[Start of section]

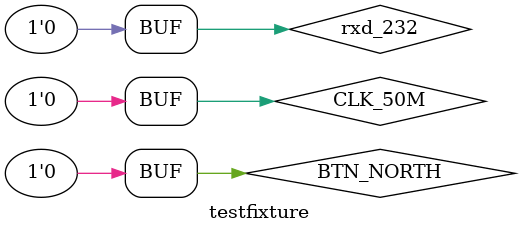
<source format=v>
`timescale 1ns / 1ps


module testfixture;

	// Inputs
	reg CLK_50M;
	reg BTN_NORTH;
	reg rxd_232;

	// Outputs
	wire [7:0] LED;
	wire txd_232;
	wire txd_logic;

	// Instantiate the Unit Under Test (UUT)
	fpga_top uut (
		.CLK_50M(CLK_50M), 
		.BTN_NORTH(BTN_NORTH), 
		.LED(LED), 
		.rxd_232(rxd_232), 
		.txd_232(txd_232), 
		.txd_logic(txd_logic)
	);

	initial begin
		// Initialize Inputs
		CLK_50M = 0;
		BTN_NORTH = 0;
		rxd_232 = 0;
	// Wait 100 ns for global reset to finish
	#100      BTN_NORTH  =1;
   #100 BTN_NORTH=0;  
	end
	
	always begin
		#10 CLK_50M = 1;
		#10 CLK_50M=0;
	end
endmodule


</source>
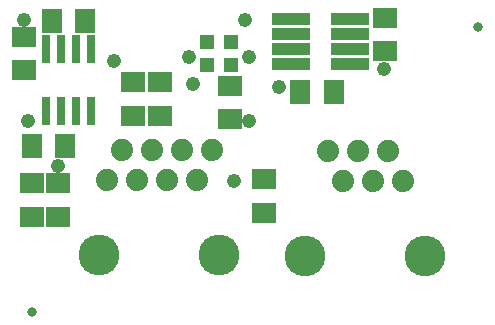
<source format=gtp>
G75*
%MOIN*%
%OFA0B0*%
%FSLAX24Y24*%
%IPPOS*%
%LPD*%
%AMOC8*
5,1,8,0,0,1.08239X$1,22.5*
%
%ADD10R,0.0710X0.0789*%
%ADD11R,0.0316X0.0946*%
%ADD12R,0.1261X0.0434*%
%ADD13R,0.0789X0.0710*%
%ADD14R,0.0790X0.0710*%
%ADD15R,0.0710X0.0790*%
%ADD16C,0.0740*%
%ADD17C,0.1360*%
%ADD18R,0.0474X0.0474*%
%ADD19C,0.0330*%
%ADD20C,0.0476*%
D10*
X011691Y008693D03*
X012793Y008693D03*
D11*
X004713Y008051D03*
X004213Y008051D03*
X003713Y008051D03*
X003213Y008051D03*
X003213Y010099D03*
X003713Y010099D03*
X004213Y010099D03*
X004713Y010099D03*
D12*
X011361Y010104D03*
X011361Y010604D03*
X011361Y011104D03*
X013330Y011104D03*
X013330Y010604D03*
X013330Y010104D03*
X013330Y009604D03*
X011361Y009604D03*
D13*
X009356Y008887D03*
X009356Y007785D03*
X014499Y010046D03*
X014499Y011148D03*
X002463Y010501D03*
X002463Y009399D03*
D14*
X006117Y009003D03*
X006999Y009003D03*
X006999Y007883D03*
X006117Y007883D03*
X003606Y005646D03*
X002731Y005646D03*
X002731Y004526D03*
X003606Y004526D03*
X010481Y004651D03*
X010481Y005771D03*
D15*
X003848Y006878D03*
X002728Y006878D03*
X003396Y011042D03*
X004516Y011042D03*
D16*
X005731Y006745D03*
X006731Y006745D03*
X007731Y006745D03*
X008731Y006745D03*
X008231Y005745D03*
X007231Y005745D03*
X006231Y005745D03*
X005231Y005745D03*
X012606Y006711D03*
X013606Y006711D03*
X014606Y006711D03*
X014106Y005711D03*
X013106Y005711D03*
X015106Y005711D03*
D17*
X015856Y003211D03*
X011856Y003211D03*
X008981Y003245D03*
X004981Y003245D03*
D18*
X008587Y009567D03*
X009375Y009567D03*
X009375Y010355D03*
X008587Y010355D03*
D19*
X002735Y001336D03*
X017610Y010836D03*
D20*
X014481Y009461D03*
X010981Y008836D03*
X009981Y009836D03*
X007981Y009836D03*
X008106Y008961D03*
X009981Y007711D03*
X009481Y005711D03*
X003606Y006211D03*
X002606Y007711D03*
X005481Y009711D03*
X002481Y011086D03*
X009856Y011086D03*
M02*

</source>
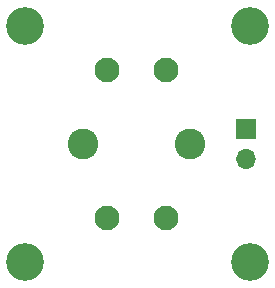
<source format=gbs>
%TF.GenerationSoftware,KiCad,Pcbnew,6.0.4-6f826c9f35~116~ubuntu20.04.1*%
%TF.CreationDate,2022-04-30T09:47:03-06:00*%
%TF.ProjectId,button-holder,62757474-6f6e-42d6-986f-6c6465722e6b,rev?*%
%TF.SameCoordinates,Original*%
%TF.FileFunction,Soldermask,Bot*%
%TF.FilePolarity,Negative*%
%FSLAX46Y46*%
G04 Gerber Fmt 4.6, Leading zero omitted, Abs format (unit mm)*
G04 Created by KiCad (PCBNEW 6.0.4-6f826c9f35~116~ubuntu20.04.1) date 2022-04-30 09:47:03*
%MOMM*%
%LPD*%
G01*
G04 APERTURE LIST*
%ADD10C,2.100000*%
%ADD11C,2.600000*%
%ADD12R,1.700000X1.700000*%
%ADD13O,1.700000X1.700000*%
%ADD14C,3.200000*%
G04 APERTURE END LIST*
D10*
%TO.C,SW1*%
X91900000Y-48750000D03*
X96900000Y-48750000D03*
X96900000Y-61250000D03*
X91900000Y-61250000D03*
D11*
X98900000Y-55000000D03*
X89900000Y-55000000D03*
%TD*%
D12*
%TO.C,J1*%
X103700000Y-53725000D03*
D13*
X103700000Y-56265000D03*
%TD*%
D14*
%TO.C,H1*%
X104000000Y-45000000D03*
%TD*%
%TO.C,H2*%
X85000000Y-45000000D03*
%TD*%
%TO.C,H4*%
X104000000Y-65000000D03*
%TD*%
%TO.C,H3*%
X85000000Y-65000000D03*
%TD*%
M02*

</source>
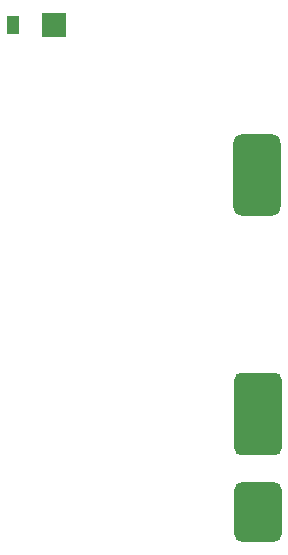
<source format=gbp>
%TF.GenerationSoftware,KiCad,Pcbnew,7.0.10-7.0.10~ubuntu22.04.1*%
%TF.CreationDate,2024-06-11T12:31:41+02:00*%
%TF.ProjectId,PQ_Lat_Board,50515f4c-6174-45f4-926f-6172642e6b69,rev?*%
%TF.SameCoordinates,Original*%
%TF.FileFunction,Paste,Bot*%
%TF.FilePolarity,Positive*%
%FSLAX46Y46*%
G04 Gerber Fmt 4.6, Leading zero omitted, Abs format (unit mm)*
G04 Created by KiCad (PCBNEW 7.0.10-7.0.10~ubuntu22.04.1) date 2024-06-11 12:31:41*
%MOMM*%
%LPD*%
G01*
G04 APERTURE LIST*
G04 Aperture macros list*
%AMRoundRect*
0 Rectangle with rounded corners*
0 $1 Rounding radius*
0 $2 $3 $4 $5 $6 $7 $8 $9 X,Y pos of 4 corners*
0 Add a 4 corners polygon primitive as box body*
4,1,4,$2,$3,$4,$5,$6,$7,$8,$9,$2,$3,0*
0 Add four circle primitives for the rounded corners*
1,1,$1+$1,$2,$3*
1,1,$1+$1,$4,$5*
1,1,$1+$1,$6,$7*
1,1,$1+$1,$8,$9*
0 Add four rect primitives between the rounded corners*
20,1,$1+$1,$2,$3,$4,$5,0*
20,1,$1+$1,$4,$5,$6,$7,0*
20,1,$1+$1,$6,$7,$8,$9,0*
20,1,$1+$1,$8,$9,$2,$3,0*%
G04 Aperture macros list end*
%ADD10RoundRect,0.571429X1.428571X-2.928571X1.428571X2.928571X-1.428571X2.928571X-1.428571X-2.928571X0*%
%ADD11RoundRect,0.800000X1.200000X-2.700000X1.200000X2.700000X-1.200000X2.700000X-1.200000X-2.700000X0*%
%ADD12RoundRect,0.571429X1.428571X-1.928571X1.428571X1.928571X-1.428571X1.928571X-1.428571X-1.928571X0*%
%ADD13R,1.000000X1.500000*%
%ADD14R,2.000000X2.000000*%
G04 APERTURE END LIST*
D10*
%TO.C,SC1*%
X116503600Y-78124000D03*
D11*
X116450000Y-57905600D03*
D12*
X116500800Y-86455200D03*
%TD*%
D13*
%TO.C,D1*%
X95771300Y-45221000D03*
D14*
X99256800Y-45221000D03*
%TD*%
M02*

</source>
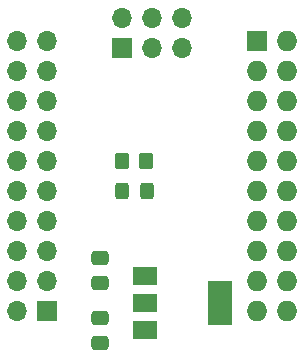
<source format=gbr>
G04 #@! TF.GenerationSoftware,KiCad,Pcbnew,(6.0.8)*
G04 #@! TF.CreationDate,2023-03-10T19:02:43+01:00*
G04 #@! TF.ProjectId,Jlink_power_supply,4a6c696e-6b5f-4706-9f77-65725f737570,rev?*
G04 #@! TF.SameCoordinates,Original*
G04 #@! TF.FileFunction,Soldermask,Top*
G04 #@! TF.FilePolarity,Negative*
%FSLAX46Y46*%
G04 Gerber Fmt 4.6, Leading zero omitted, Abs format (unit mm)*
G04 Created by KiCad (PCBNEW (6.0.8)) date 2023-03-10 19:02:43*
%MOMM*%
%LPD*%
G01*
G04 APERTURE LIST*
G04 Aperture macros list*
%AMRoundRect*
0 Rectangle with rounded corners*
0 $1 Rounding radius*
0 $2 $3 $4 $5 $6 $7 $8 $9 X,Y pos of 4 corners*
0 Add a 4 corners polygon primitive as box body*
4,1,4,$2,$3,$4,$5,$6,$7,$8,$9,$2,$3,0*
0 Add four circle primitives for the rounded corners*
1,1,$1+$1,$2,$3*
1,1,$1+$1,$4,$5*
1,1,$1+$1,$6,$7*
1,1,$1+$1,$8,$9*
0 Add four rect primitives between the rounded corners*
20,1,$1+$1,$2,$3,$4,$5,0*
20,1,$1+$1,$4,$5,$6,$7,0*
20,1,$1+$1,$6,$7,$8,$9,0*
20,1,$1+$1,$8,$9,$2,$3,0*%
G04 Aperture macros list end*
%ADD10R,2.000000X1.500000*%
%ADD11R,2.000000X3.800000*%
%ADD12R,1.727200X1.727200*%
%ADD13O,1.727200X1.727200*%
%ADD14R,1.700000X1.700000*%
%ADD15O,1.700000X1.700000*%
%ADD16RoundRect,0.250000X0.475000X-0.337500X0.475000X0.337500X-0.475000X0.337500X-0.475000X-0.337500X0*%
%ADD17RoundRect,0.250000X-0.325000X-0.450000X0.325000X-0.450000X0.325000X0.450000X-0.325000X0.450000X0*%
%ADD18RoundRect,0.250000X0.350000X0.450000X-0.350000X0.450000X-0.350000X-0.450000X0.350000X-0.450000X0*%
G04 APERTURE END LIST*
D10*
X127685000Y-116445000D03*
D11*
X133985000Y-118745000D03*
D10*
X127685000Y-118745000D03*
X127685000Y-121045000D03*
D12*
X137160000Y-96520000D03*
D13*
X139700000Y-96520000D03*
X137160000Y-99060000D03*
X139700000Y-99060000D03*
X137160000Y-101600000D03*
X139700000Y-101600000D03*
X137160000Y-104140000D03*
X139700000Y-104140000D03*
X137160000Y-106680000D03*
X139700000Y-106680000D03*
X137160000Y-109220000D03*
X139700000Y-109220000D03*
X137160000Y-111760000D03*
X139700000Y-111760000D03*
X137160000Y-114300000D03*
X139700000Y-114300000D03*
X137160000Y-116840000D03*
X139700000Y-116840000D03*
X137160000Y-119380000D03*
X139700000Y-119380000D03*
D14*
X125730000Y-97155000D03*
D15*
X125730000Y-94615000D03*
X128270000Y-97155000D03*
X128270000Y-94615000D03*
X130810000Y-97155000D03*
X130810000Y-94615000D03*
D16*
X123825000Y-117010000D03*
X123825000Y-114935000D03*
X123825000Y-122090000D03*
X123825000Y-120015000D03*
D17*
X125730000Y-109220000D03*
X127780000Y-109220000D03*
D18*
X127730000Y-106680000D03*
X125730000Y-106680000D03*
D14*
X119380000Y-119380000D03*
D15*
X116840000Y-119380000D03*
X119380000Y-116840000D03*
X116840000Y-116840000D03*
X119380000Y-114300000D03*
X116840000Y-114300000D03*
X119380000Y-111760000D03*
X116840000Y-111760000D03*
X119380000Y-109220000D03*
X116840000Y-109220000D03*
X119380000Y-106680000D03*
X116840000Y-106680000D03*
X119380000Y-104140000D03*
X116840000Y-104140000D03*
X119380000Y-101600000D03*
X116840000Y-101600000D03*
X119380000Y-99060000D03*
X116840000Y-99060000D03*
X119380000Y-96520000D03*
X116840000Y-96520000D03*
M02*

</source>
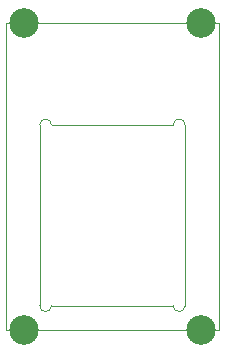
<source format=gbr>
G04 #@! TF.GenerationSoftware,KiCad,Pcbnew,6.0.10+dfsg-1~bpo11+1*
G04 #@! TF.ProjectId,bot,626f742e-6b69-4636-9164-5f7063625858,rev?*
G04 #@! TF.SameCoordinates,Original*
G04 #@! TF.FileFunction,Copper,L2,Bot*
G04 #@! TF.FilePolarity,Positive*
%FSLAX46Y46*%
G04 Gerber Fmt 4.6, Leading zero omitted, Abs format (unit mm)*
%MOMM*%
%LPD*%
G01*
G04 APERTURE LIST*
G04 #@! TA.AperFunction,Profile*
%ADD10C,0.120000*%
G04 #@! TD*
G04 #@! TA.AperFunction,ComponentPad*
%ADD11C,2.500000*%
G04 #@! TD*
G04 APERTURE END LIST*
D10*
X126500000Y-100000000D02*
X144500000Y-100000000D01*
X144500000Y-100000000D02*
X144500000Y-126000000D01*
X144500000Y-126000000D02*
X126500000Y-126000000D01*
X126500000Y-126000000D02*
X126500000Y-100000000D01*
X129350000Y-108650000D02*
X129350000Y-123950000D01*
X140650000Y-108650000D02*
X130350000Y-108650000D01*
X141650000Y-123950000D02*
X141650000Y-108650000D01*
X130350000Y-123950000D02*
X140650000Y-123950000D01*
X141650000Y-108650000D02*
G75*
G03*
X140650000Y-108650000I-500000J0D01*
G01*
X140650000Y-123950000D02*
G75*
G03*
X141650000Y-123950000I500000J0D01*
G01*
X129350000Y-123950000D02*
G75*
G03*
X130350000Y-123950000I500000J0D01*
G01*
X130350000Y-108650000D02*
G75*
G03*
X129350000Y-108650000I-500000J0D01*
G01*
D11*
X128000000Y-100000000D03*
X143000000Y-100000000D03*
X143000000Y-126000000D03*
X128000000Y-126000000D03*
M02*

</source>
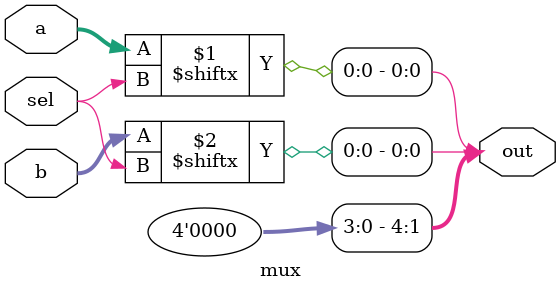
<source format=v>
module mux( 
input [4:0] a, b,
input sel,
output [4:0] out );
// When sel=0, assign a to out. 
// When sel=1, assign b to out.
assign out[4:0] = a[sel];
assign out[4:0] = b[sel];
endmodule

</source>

[End of section]

▸ Task to carry out: Each line holding the string "CreationDate" counts once. Work out the number of such lines in the data and give only that.

▸ Reply: 3